### [Work instructions]
(1) From the passage on Thukral & Tagra's work, extract the part that opens with the words containing "Thukral & Tagra interacting" and closes with "courtesy the artists.", copying it word for word.
(2) Extend the passage on Thukral & Tagra's art, picking up right after its final sentence.
::: Excerpted passage :::
For over a decade, Thukral & Tagra have worked in a wide variety of media including painting, sculpture, installation, video, music, and graphic, website, fashion and product design. Their signature style, dubbed “Punjabi baroque” by Jérôme Sans (Founding Director of the Ullens Center for Contemporary Art until 2012), presents traditional media in new ways. “Two people working together, we like to do overdone sort of things,” (Video Interview Part 10, 1:40) the artists say of their profusive artistic output. Their attempts to create completely immersive experiences for their audiences are “a magnetic feast for the eyes,” says Zheng Yan, UCCA Art Department Director. “Their product-driven voice, firmly anchored in the transitional and complex society of their birth, flows through the circuits of our international consciousness.”
Thukral & Tagra interacting with the audience at their group exhibition “ESCAPE! FOR THE DREAMLAND”, part of the Asia Pacific Triennial of Contemporary Art 06, Queensland Art Gallery, Brisbane, 2009. Image courtesy the artists.
Thukral & Tagra, installation view of group exhibition “Samtidigt (Concurrent)” at Helsinki Art Museum, 2011. Image courtesy the artist.
::: Data shown :::
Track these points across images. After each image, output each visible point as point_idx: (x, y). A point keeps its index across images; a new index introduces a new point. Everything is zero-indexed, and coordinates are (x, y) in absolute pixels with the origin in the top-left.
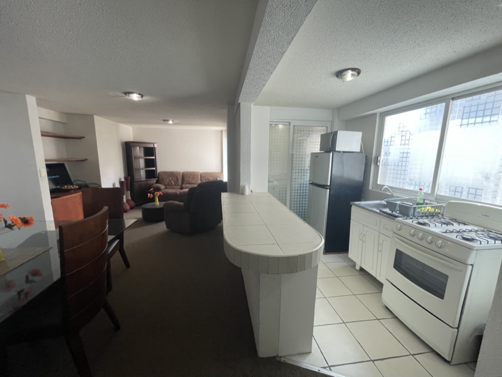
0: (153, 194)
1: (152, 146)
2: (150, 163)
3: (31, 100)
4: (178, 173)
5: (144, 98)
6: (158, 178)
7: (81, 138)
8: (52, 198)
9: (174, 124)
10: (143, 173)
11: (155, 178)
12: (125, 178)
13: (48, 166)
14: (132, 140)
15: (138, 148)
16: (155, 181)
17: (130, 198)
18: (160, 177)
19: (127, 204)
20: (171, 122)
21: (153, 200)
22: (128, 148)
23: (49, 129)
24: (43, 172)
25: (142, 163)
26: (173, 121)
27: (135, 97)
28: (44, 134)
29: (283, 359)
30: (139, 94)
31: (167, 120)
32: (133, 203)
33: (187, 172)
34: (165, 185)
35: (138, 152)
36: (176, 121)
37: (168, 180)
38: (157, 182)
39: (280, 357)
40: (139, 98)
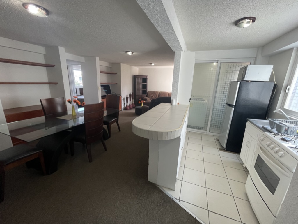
0: (141, 102)
1: (146, 77)
2: (145, 86)
3: (97, 59)
4: (157, 92)
5: (133, 53)
6: (147, 94)
7: (116, 74)
8: (102, 99)
9: (155, 65)
10: (141, 92)
11: (146, 94)
12: (132, 93)
13: (101, 86)
14: (138, 74)
15: (140, 79)
16: (146, 96)
17: (133, 103)
18: (148, 94)
19: (131, 106)
20: (153, 64)
21: (141, 104)
22: (135, 78)
23: (104, 70)
24: (100, 88)
25: (141, 86)
26: (154, 64)
27: (130, 53)
28: (101, 72)
29: (158, 186)
30: (131, 52)
31: (151, 63)
32: (134, 105)
33: (161, 92)
34: (150, 98)
35: (140, 81)
36: (156, 64)
37: (152, 96)
38: (147, 96)
39: (158, 185)
40: (131, 53)
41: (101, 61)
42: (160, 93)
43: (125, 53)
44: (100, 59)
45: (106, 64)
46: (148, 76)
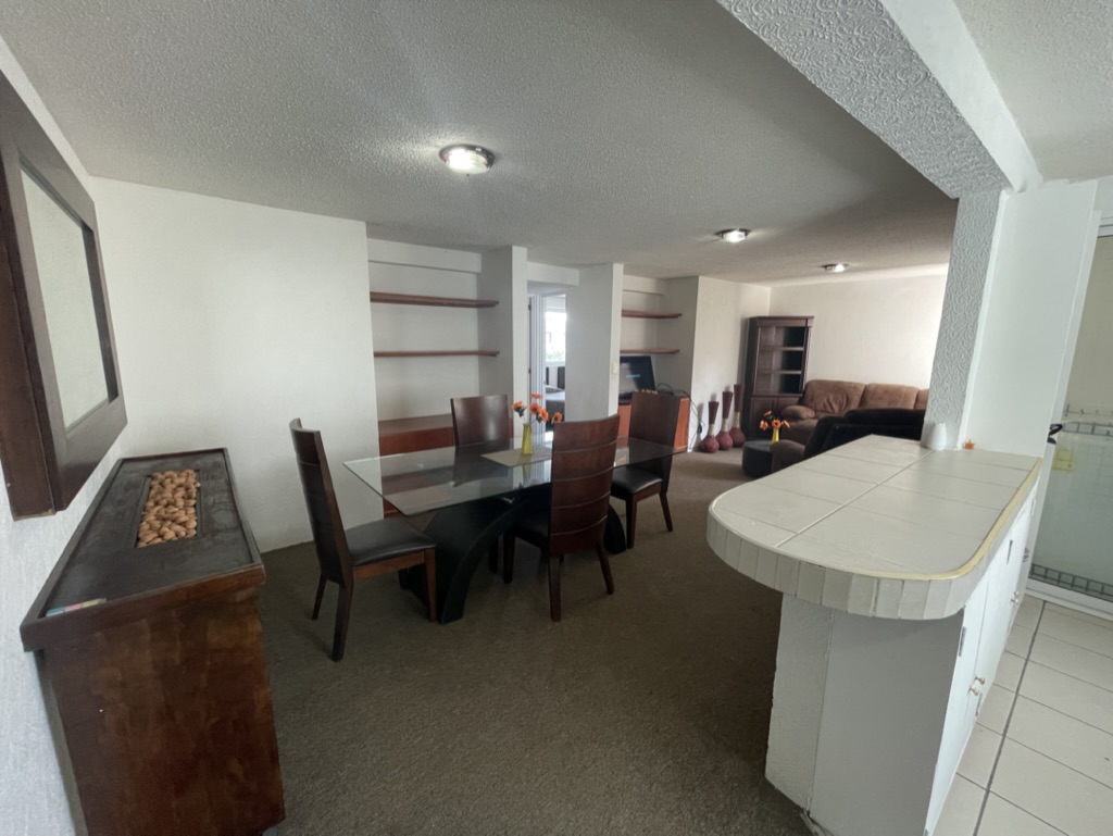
1: (802, 324)
2: (796, 360)
3: (618, 268)
4: (855, 387)
5: (750, 235)
6: (804, 393)
7: (677, 316)
9: (849, 271)
10: (774, 385)
11: (798, 392)
12: (735, 387)
14: (766, 312)
15: (774, 330)
16: (797, 399)
17: (738, 426)
18: (809, 391)
19: (728, 437)
20: (840, 268)
22: (754, 328)
23: (638, 304)
24: (616, 367)
25: (776, 360)
26: (845, 265)
27: (734, 237)
28: (626, 314)
30: (741, 230)
31: (832, 265)
32: (740, 436)
33: (877, 387)
34: (816, 411)
35: (775, 338)
36: (854, 265)
37: (825, 400)
38: (801, 402)
40: (740, 236)
41: (629, 277)
42: (867, 392)
43: (716, 237)
44: (626, 271)
45: (644, 284)
46: (812, 318)
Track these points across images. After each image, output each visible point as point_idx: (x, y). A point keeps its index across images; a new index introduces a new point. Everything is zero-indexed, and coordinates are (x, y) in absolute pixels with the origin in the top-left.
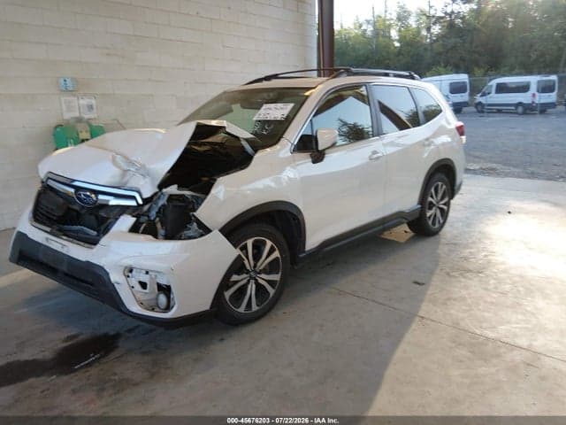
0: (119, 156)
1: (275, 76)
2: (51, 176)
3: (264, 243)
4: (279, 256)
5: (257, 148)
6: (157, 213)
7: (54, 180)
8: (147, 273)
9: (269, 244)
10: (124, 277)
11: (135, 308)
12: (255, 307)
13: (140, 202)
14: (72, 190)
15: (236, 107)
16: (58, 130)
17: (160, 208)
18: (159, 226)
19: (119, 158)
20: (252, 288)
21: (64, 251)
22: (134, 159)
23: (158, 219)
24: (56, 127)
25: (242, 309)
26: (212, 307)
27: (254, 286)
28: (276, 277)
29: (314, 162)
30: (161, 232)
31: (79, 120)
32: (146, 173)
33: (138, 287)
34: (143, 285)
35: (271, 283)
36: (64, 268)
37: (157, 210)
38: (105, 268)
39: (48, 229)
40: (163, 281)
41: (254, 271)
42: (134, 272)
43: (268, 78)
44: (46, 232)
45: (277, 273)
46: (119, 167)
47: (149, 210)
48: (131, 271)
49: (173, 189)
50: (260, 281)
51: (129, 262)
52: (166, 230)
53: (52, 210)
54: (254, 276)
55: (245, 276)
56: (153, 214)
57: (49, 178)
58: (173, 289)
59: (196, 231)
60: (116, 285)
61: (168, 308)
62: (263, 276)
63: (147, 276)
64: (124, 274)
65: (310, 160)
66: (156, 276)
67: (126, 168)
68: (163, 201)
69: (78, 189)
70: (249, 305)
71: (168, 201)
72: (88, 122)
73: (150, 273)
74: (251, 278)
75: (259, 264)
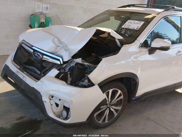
0: (56, 38)
1: (133, 5)
2: (24, 42)
3: (117, 92)
4: (123, 98)
5: (123, 43)
6: (69, 69)
7: (25, 44)
8: (60, 100)
9: (120, 92)
10: (49, 99)
11: (51, 115)
12: (106, 121)
13: (62, 63)
14: (32, 51)
15: (112, 18)
16: (32, 16)
17: (71, 67)
18: (69, 76)
19: (56, 40)
20: (107, 112)
21: (24, 79)
22: (63, 41)
23: (69, 72)
24: (31, 15)
25: (100, 122)
26: (87, 120)
27: (108, 111)
28: (119, 108)
29: (150, 54)
30: (70, 79)
31: (41, 13)
32: (67, 50)
33: (54, 105)
34: (57, 105)
35: (116, 110)
36: (23, 87)
37: (69, 68)
38: (41, 93)
39: (19, 67)
40: (67, 106)
41: (110, 104)
42: (54, 98)
43: (129, 6)
44: (18, 68)
45: (120, 106)
46: (55, 44)
47: (65, 67)
48: (52, 97)
49: (79, 60)
50: (112, 109)
51: (52, 93)
52: (72, 79)
53: (22, 58)
54: (109, 106)
55: (105, 106)
56: (67, 69)
57: (23, 43)
58: (71, 110)
59: (86, 83)
60: (44, 102)
61: (67, 118)
62: (113, 107)
63: (60, 101)
64: (49, 98)
65: (148, 52)
66: (64, 102)
67: (58, 44)
68: (73, 65)
69: (35, 50)
70: (104, 120)
71: (75, 65)
72: (45, 15)
73: (61, 100)
74: (108, 107)
75: (113, 101)
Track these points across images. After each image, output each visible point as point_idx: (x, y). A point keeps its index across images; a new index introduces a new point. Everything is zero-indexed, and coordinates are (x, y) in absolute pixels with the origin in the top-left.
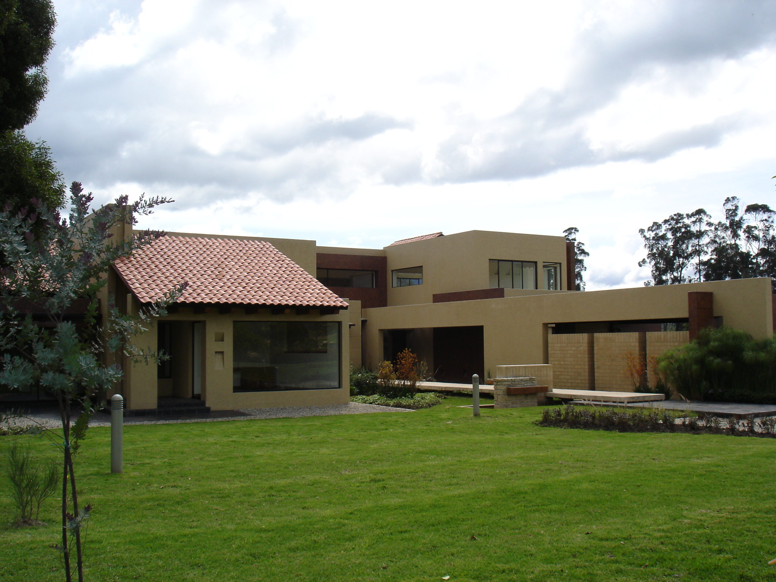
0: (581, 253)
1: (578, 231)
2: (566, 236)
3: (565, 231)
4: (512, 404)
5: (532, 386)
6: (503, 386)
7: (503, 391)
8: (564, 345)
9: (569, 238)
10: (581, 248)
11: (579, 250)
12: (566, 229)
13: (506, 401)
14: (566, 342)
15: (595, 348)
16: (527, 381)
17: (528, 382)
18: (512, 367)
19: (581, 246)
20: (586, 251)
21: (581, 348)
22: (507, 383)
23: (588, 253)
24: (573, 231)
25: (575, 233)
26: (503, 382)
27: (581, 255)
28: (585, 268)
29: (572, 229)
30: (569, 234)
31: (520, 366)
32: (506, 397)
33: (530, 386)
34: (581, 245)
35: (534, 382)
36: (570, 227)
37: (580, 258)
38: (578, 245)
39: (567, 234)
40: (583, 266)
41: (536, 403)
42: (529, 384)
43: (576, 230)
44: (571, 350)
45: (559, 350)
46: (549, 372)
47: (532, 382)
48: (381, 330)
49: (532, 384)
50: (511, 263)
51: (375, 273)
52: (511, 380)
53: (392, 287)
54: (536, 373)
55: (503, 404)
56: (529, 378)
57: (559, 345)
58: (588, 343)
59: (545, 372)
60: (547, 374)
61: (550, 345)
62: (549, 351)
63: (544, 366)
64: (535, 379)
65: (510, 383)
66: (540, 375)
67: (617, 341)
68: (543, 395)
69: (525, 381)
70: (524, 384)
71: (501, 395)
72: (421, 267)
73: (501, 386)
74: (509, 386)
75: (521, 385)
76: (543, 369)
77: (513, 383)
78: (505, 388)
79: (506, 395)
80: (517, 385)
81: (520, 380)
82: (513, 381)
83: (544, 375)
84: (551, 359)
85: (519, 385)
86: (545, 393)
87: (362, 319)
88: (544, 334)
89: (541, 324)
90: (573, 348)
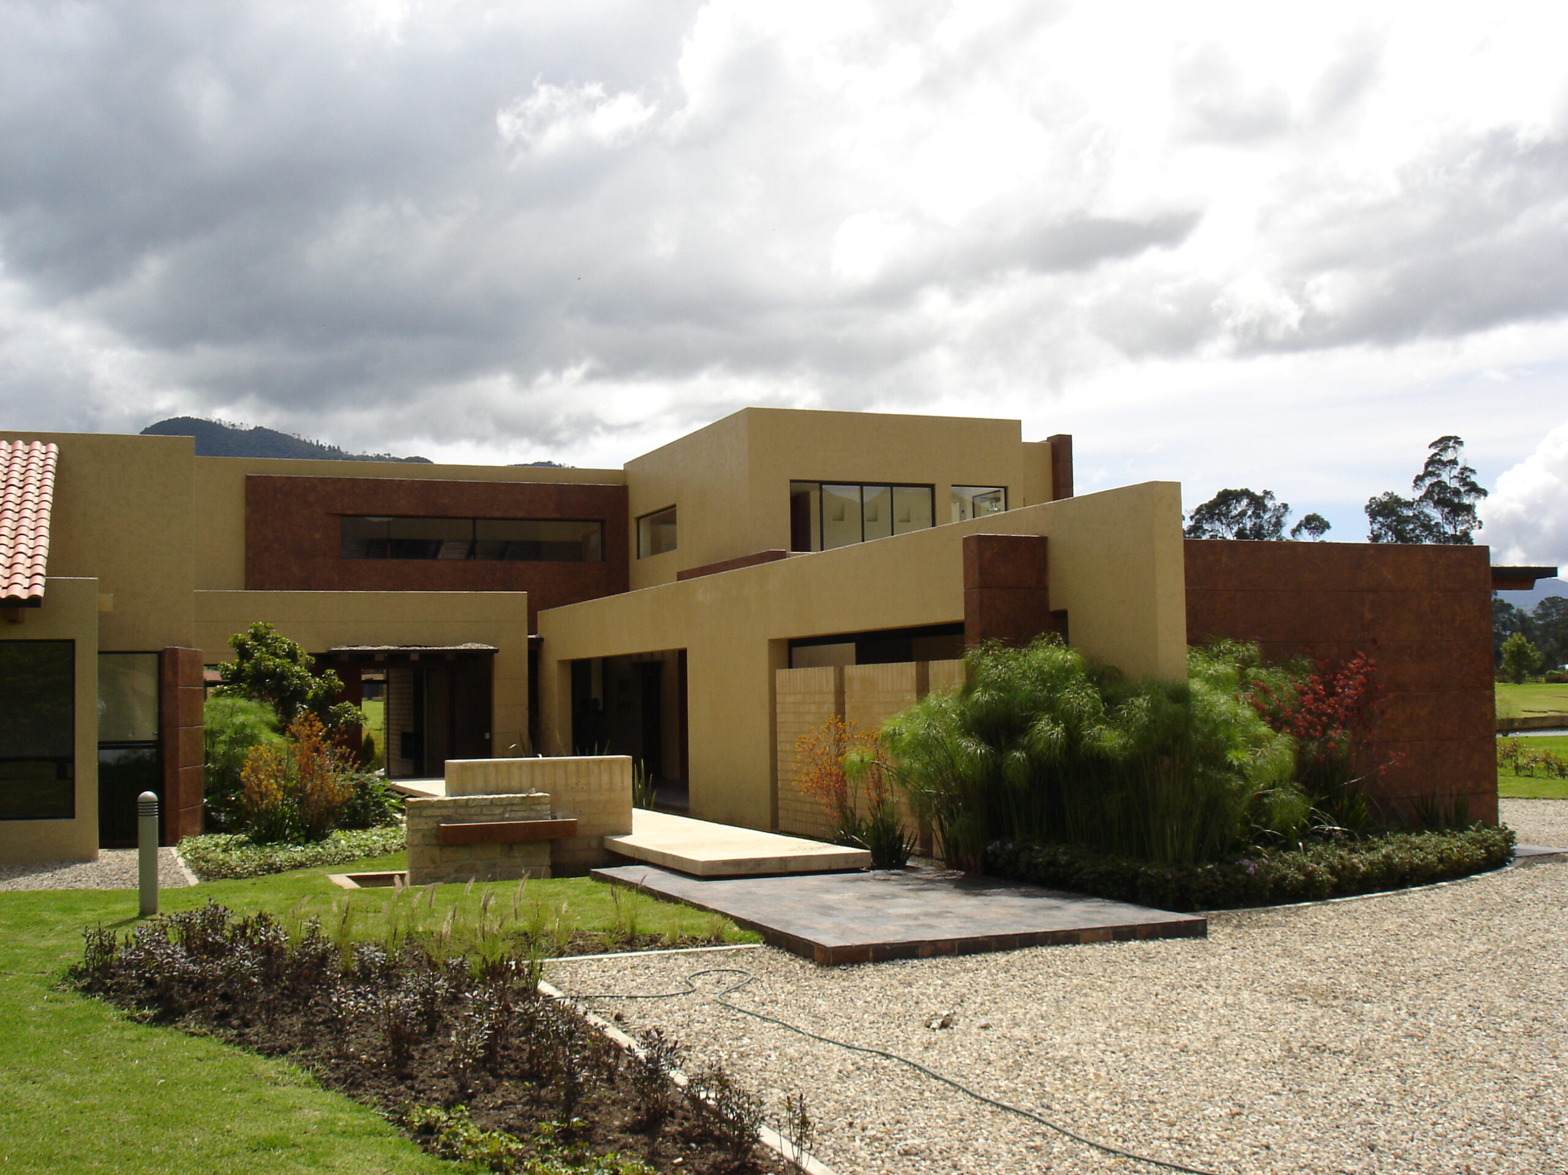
0: (1468, 492)
1: (1461, 443)
2: (1435, 455)
3: (1433, 445)
6: (422, 820)
7: (424, 836)
8: (800, 697)
9: (1442, 458)
10: (1468, 480)
11: (1464, 485)
12: (1436, 439)
13: (434, 862)
14: (802, 691)
15: (847, 707)
16: (513, 804)
17: (515, 808)
18: (481, 763)
19: (1469, 477)
20: (1481, 486)
21: (825, 708)
22: (438, 812)
23: (1484, 490)
24: (1451, 444)
25: (1454, 448)
26: (426, 808)
27: (1469, 496)
28: (1480, 522)
29: (1449, 438)
30: (1441, 450)
31: (513, 763)
32: (436, 852)
34: (1468, 473)
35: (539, 808)
36: (1444, 435)
37: (1466, 501)
38: (1462, 474)
39: (1436, 451)
40: (1474, 518)
41: (546, 869)
43: (1458, 441)
44: (809, 713)
45: (793, 713)
46: (617, 778)
47: (533, 807)
48: (562, 663)
49: (533, 814)
50: (858, 487)
51: (602, 526)
52: (452, 804)
53: (639, 557)
54: (573, 781)
55: (425, 871)
56: (524, 795)
57: (791, 699)
58: (835, 692)
59: (605, 778)
60: (611, 783)
61: (779, 699)
62: (778, 716)
63: (601, 761)
64: (543, 800)
65: (451, 810)
66: (585, 788)
67: (880, 688)
68: (594, 844)
69: (507, 805)
70: (504, 813)
71: (417, 845)
72: (674, 506)
73: (417, 820)
74: (447, 819)
75: (489, 818)
76: (596, 771)
77: (461, 811)
78: (432, 824)
79: (433, 845)
80: (476, 817)
81: (488, 803)
82: (461, 807)
83: (600, 786)
84: (780, 737)
85: (484, 818)
86: (601, 839)
87: (531, 636)
88: (770, 669)
89: (766, 643)
90: (813, 708)
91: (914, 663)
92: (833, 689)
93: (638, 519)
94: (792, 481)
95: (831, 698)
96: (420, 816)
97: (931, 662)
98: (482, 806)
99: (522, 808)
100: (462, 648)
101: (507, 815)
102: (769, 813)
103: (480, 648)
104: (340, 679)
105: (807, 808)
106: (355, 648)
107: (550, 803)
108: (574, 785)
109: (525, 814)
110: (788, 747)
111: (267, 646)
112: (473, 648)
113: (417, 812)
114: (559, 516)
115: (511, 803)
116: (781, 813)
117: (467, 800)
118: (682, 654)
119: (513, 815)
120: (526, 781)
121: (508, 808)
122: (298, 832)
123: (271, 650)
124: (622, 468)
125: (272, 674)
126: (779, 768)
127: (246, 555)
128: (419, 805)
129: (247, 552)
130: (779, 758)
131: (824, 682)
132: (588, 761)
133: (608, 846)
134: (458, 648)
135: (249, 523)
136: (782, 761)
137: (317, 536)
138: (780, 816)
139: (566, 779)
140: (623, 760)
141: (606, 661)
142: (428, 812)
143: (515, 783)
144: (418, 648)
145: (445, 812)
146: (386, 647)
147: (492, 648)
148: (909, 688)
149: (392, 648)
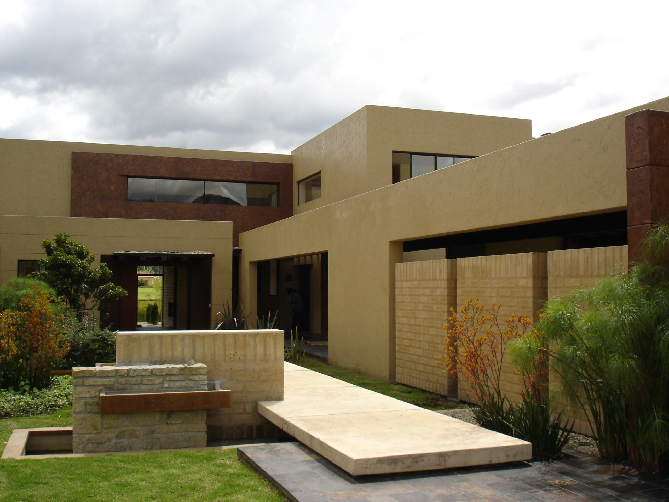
4: (117, 437)
5: (186, 388)
6: (85, 389)
7: (86, 404)
8: (416, 283)
13: (95, 428)
14: (418, 278)
15: (459, 291)
16: (172, 375)
17: (173, 378)
21: (438, 292)
22: (100, 381)
26: (88, 377)
32: (97, 418)
33: (180, 388)
35: (196, 378)
41: (202, 435)
42: (179, 384)
44: (423, 295)
45: (409, 295)
46: (271, 350)
47: (191, 377)
48: (252, 263)
49: (191, 384)
50: (433, 158)
51: (278, 187)
52: (114, 373)
53: (298, 205)
54: (231, 352)
55: (87, 436)
56: (182, 366)
57: (409, 284)
58: (448, 280)
59: (260, 350)
60: (265, 355)
61: (398, 284)
62: (396, 297)
63: (257, 334)
64: (201, 371)
65: (113, 380)
66: (242, 358)
67: (493, 276)
68: (249, 408)
69: (167, 375)
70: (163, 383)
71: (80, 413)
72: (320, 172)
73: (79, 389)
74: (109, 388)
75: (149, 387)
76: (252, 343)
77: (122, 380)
78: (93, 393)
79: (96, 413)
80: (136, 387)
81: (148, 373)
82: (123, 376)
83: (255, 357)
84: (398, 313)
85: (143, 387)
86: (256, 406)
87: (235, 248)
88: (390, 262)
89: (388, 244)
90: (427, 292)
91: (531, 253)
92: (445, 277)
93: (299, 182)
94: (394, 152)
95: (444, 284)
96: (83, 385)
97: (550, 252)
98: (142, 375)
99: (180, 377)
100: (193, 253)
101: (166, 385)
102: (388, 368)
103: (203, 253)
104: (110, 269)
105: (421, 368)
106: (129, 252)
107: (208, 373)
108: (232, 356)
109: (184, 384)
110: (405, 320)
111: (64, 247)
112: (199, 253)
113: (80, 381)
114: (253, 180)
115: (170, 374)
116: (398, 369)
117: (128, 371)
118: (324, 256)
119: (172, 384)
120: (188, 352)
121: (168, 378)
122: (25, 381)
123: (67, 250)
124: (290, 154)
125: (64, 265)
126: (396, 336)
127: (71, 198)
128: (81, 375)
129: (72, 195)
130: (397, 328)
131: (438, 271)
132: (245, 335)
133: (260, 411)
134: (190, 253)
135: (73, 178)
136: (399, 331)
137: (112, 188)
138: (397, 371)
139: (225, 350)
140: (276, 334)
141: (279, 261)
142: (91, 381)
143: (178, 354)
144: (166, 253)
145: (106, 381)
146: (147, 252)
147: (211, 254)
148: (524, 275)
149: (151, 252)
:::
### [Your responses]
(1)
Thukral & Tagra interacting with the audience at their group exhibition “ESCAPE! FOR THE DREAMLAND”, part of the Asia Pacific Triennial of Contemporary Art 06, Queensland Art Gallery, Brisbane, 2009. Image courtesy the artists.

(2)
Thukral & Tagra regularly travel outside of India to work with unfamiliar materials and learn new techniques. In the Art Plural Gallery interview, the artist duo mention two March 2013 projects: working with porcelain during an artist residency in Meissen, Germany and sculpting in bronze in Verona, Italy. Despite regular international travel, they will always remain in India. “We’ve been thinking for a really long time to have a space in Berlin […] because it is international, right in the middle of Europe, […] [and] the artist community, it is much more open, but the base would be definitely where we are right now [in India] and we don’t want to change it at any cost,” they say.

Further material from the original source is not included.